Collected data
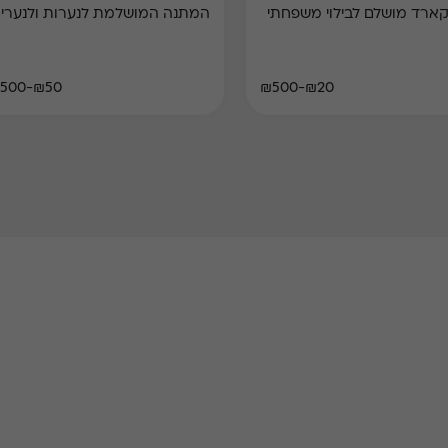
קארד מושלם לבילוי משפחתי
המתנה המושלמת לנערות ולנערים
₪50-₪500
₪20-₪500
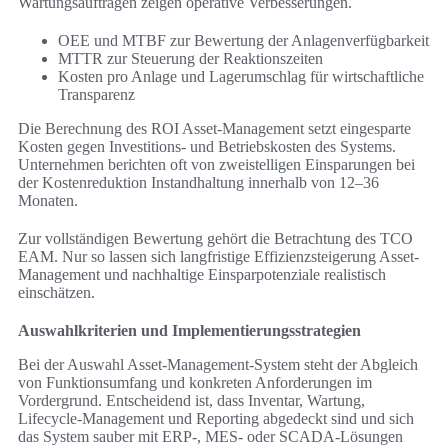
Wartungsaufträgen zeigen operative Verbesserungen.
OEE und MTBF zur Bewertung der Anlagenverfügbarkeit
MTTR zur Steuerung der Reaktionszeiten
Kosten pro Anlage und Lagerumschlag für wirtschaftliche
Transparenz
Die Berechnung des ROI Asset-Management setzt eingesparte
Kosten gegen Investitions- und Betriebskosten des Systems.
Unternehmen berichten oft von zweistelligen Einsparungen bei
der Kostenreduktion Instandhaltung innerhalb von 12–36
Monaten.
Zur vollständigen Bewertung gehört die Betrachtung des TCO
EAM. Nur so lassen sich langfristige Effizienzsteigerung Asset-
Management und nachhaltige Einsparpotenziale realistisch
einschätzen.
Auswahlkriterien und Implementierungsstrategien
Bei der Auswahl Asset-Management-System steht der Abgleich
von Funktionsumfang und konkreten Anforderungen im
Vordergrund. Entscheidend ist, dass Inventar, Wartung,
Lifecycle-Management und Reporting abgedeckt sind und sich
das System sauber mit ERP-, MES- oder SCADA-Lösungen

> _Exercise instructions_
From the line holding "MTTR zur Steuerung der Reaktionszeiten" to the line holding "Zur vollständigen Bewertung", inclusive, restate each line above exactly as written.

> _The completed task_
MTTR zur Steuerung der Reaktionszeiten
Kosten pro Anlage und Lagerumschlag für wirtschaftliche
Transparenz
Die Berechnung des ROI Asset-Management setzt eingesparte
Kosten gegen Investitions- und Betriebskosten des Systems.
Unternehmen berichten oft von zweistelligen Einsparungen bei
der Kostenreduktion Instandhaltung innerhalb von 12–36
Monaten.
Zur vollständigen Bewertung gehört die Betrachtung des TCO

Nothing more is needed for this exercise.